### Provided text
☆ ☆ ☆ ☆ ☆

The electrochemical detection method can provide more economic, convenient, and power-saving measurement manner, but the conventional electrodes (such as noble metal, graphite carbon, and conductive oxide) still have many problems to be solved. For example, the range of voltage measurement for noble metal electrode is not so wide, that the measurable matters are limited. And, the conventional carbon electrodes have the problem of reduced surface reaction activity after repetitive use.

Recently, because of the rapid growth of electronic communication industry, the diamond film becomes the major focus of research and development in the semiconductor application. Many organizations joined the research related to the diamond film in the past twenty years, so that the technical development of diamond film is very fast. The diamond has the sp3 electron structure and is intuitively highly insulative material. Because it has multiple characteristics, such as highly thermal conductive, high strength, abrasive endurance, thermal endurance, if it is doped with boron ions in IIIA group, it can provide the conductive feature with the original physical and chemical characteristics, so-called B-doped diamond, which is a conductive diamond (p-type Conductive Diamond Electrode, p-type CDE). If it is doped with nitrogen or phosphorous in VA group, so-called N-doped or P-doped diamond, it is also a conductive diamond (n-type Conductive Diamond Electrode, n-type CDE), and has a broader application range. The conductive diamond film is p-type or n-type doping diamond film. Currently, the chemical vapor deposition (CVD) is still the major production method for the conductive diamond film, wherein the substrate surface made of Si and coated as B-doped diamond film is the mature technique. Making an example of B-doped diamond film, usually 0.5% CH4 (in H2) is used as the vapor agent, the boron doping agent is mostly the diborane and boronoxide. The production methods for CDE material include the plasma enhanced chemical vapor deposition (PE-CVD), hot-filament CVD (HF-CVD), and the electron assisted CVD (EA-CVD). There are only few research organizations in the world having such kind of production techniques, as shown in FIG. 1, which shows an image of polycrystalline B-doped conductive diamond film observed by the electron microscope.

In the electrochemical application, the better the conductivity of metal substrate for the electrode is, the lower the power consumption is. For the electrode substrate under severe environment, the material should be able to endure etched. Some researches had indicated that the production of diamond film electrode should be conducted in the high temperature processing, so that it is better to choose the metal with higher melting point as the substrate, such as Zr, Mo, Ta, W. The conductive diamond electrodes further become interested due to its unique electrochemical performance, such as having higher overvoltage, stronger anti-poison capability, and excellent strength and better anti-erosion. The potential application for the electrochemical characteristics of CDE is very wide. For example, because it has wide and stable potential window for the aqueous solution, it can solve the electrochemical interference problem generated by the electrolysis reaction of water in the past. Also, because the high surface drainage on the conductive diamond film electrode, it can continuously keep the activation function without surface poison by attaching with pollutants, and have higher application endurance. Thus, the conductive diamond film electrode has very much industrial application value. Currently, the known application range for CDE include the detection of organic solvent and heavy metal, oxidation of organic solvent, reduction removal of hazardous heavy metal, electrochemical processing for producing nano-metal particles, biochemical sensing elements, and energy storage material.

☆ ☆ ☆ ☆ ☆

### Data extract
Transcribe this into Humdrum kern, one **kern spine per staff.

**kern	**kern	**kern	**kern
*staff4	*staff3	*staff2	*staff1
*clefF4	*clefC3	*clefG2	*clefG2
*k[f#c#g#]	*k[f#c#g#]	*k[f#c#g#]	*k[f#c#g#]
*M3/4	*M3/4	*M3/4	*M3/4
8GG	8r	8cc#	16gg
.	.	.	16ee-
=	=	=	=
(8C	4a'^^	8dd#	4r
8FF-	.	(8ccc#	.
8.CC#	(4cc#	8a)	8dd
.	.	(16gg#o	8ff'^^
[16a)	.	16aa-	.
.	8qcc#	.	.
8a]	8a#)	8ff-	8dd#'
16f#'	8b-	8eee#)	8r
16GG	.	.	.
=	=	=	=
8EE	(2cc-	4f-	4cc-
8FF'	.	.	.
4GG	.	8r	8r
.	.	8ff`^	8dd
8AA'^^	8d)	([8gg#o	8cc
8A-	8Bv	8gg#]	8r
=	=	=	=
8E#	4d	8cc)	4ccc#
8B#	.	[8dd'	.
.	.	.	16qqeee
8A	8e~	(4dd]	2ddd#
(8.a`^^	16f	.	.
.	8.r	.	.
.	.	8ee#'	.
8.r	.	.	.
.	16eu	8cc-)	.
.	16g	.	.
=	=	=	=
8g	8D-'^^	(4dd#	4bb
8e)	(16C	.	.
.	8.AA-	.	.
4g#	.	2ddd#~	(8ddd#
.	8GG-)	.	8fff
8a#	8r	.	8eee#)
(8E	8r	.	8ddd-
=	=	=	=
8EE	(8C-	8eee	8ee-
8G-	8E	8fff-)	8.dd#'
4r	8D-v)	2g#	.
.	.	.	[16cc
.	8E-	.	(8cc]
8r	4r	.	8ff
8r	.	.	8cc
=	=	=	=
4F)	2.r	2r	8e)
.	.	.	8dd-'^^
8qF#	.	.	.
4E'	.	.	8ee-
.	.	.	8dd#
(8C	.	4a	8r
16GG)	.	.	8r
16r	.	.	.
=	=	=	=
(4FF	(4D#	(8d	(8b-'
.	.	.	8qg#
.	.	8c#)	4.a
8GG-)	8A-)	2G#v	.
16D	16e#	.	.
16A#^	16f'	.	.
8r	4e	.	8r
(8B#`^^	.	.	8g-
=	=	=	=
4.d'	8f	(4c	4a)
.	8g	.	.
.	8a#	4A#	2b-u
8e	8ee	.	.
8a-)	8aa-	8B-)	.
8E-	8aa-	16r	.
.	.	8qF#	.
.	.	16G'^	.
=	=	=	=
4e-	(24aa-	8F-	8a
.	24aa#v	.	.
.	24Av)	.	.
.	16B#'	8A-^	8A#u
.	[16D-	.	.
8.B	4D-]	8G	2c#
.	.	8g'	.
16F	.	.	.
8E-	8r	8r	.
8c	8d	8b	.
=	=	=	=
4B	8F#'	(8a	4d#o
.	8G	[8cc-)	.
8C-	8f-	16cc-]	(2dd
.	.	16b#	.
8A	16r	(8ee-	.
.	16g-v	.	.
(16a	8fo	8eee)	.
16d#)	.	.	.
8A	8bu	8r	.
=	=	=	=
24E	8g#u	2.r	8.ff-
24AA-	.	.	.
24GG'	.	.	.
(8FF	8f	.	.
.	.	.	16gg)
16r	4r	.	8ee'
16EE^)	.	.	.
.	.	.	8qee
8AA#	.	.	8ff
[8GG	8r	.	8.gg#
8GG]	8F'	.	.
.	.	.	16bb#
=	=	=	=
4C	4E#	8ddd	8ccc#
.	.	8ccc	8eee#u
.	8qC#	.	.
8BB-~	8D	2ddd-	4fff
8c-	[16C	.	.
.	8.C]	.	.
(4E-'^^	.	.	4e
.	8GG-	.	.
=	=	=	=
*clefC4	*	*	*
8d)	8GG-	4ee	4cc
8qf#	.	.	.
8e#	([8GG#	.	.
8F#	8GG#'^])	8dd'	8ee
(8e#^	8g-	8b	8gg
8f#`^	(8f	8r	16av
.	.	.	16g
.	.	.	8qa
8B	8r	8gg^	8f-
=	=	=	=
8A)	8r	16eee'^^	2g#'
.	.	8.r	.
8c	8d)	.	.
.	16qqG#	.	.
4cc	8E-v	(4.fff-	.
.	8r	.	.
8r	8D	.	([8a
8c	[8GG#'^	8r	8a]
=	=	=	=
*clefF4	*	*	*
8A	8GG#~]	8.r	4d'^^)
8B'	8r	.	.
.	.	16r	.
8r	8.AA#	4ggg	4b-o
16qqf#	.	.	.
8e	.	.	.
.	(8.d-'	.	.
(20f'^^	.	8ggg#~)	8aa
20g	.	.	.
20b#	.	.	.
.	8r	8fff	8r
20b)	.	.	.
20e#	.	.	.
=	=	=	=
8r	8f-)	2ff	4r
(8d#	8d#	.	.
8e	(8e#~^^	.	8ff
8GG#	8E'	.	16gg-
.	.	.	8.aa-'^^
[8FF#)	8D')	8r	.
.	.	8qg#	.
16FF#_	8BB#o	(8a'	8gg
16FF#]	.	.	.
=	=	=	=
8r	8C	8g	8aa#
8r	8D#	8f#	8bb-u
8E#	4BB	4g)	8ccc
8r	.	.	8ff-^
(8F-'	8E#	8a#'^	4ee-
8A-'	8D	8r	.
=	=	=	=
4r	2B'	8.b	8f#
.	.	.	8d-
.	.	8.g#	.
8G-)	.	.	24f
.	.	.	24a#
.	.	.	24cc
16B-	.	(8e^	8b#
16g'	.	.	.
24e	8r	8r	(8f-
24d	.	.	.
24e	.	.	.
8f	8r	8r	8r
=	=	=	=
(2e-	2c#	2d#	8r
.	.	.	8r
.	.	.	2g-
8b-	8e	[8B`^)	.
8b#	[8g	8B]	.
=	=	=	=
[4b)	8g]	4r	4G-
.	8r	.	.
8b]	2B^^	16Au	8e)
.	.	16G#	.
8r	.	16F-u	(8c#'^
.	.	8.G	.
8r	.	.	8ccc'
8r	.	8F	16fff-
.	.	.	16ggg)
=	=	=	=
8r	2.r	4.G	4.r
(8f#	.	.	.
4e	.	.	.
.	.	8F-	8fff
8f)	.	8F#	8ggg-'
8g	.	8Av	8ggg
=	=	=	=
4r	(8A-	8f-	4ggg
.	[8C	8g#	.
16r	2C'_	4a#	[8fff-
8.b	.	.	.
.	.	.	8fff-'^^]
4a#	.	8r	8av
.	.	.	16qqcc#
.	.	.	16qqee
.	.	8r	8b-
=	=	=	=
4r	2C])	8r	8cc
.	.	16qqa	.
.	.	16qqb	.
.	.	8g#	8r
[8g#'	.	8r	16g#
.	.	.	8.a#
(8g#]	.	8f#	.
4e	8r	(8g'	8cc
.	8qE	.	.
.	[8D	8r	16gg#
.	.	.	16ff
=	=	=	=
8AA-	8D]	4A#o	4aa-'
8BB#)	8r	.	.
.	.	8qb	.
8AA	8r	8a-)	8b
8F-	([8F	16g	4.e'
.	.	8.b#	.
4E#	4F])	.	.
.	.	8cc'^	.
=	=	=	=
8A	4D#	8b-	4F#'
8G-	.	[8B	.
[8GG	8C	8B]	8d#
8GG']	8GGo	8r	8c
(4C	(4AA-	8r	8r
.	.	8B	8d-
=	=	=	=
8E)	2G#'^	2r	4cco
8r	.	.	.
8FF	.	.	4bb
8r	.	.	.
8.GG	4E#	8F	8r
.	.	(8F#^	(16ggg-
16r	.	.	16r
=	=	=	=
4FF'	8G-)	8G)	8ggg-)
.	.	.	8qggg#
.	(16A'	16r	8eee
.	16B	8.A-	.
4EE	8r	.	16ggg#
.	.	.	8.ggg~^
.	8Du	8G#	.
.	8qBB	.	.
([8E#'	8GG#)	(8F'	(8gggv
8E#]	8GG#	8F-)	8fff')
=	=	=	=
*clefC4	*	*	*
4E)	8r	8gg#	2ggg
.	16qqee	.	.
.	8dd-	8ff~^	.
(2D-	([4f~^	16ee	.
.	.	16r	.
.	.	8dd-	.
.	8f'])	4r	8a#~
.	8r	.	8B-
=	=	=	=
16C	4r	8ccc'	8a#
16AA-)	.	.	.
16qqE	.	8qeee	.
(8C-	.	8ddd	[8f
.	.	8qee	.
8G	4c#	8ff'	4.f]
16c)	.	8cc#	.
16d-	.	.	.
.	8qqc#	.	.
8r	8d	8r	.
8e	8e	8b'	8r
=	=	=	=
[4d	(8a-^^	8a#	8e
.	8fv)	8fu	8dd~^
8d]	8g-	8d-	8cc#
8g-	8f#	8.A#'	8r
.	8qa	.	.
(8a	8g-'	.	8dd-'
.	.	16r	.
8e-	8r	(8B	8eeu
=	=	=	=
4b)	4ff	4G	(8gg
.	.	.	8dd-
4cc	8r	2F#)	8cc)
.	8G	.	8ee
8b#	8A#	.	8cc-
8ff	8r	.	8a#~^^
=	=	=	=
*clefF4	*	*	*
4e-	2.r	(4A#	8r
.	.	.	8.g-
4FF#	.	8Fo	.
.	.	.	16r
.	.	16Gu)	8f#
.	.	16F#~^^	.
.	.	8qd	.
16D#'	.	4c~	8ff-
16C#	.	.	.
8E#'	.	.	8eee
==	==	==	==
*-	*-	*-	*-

☆ ☆ ☆ ☆ ☆

### Problem to work on
Reproduce the stretch from "The electrochemical detection" through "after repetitive use." in the passage on conductive diamond electrodes, changing "noble metal" to "precious metal".

### Finished answer
The electrochemical detection method can provide more economic, convenient, and power-saving measurement manner, but the conventional electrodes (such as precious metal, graphite carbon, and conductive oxide) still have many problems to be solved. For example, the range of voltage measurement for precious metal electrode is not so wide, that the measurable matters are limited. And, the conventional carbon electrodes have the problem of reduced surface reaction activity after repetitive use.